This entry is bullshit. Scroll through it, if you know what’s good for you.
That “Day 52″ makes absolutely no sense, I don’t know why I keep doing it. Out of habit, when I started writing 750 words every day, about 2.5 years ago now. I start back at Day 1 when I skip a day, so that means the last time that that happened was 52 days ago. But it’s a stupid, arbitrary number. Well it’s not arbitrary, it’s counting the number of consecutive days, you idiot.
Exhausted these days. I’m under-caloried, trying to cut weight, dissolve the fat. This is the only way to do it, to be under-caloried. Here’s the rest:
Morning fasted workouts, low intensity steady-state exercise (LISS). So, brisk walking. Nothing that will get my heart rate up too high, or I’ll burn muscle instead of fat. Sometimes I feel like sweating so I’ll jump rope, but I’ll make sure to consume BCAAs to conserve muscle and lean tissue.
The problem with LISS is that although it’s effective in targeting only body fat, it’s inefficient in that walking burns way less calories than anything else. So it takes a lot of walking. Fortunately, I have the time.
Today I did laundry next to the small gym in my apartment complex. One hour of wash, one hour of dry. For those two hours, I was walking and reading, getting shit done. Some stretching (I’m trying to regain my flexibility) and some ab work (but I’m not under the assumption that crunches do shit). I’m sure the receptionists downstairs are aghast at how long I spend in that gym. If they only knew about my evening workout…
Every day I’ll fast for 16 hours. I’ll eat between noon and 8pm. More likely, between 1pm and 7pm. So that’s a 6 hour eating window, where I need to ingest ~1600 calories split between two meals. I don’t weight my food anymore, I just judge. Some days I’ll be way over (last night I ate two medium pizzas) and some days I’ll be waaaaaay under — which is terrible, but what can ya do.
Most days I’ll eat fast food. I’ll eat something junky. But there’s no such thing as junk food, there are only macronutrients. There are only proteins, fats and carb counts. And alcohol, but that’s a nightly occurrence so it’s always factored in.
IIFYM. That’s what I tell people I do. When they eat a grilled chicken caesar salad and I eat a Big Mac combo, I win: I know exactly the caloric, nutrient specs of the big mac combo, so I can adjust the rest of my meals of the day to squeeze it in (sometimes eating only once a day, like last night and the 2 pizzas). They, however, will probably undercount the calories and macronutrient ratio of the salad, and fuck up. Fuck the fuck up. And wonder why they’re not losing weight, and blame it on some strange, magical phenomena, and then take supplements.

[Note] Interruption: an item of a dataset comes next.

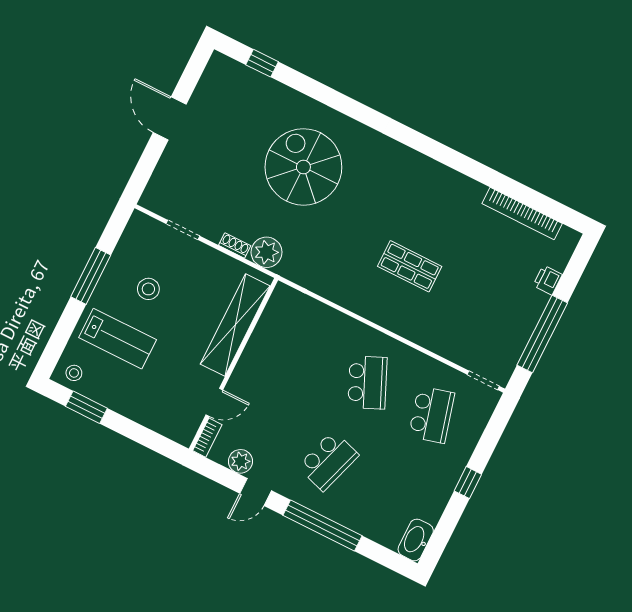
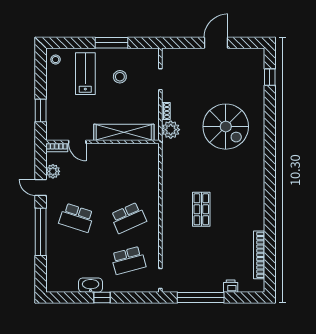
spiral stairs: (303, 167) -> (226, 127), turned 90
lab bench: (118, 339) -> (85, 74), turned 180
window: (86, 407) -> (41, 110), moved
washbasin: (416, 540) -> (91, 285), moved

Nope, it’s calories. That’s it. That’s always it.
Well, no, not always it. Not for men, who need muscle to look good. I love fit women, strong, muscular, vascular women with veins splaying across their abdomen — but for the most part, a thin woman looks good relative to a thin man. Thin men don’t look good, they look like Korean pop stars. With no testosterone, no facial hair, no “manliness.”
So we need to build muscle, or at least not lose most of it. So we need to eat. We need protein. We need to workout, weightlift, while on a caloric deficit. That’s what hurts, doing all of that and then trying to work, trying to write about gadgets for retirees. What tech baby boomers would need.
So I have protein shakes. I fridge full of 50 1.5L water bottles and a crate of 30 eggs. Chicken breast in the freezer. And a shitload of condiments to make it all taste good.
And it tastes good.
What do I do today? It’s 1:10pm, time for my first meal. But do I eat? Or do I pop some caffeine, yohimbine? I jumped rope this morning, so perhaps I should eat. Just an egg. Some dumplings? But I’m on a roll with the fat burning, might as well keep it up for a few more hours. I’m also going out tonight, drinks at a jazz bar, and if I know myself, that means 12 beers and a few glasses of wine. Right?
This is the hard part, socializing. I’m an introvert, usually, especially on Mondays. But tonight, gotta make it, she’s leaving in a few days and I gotta say bye.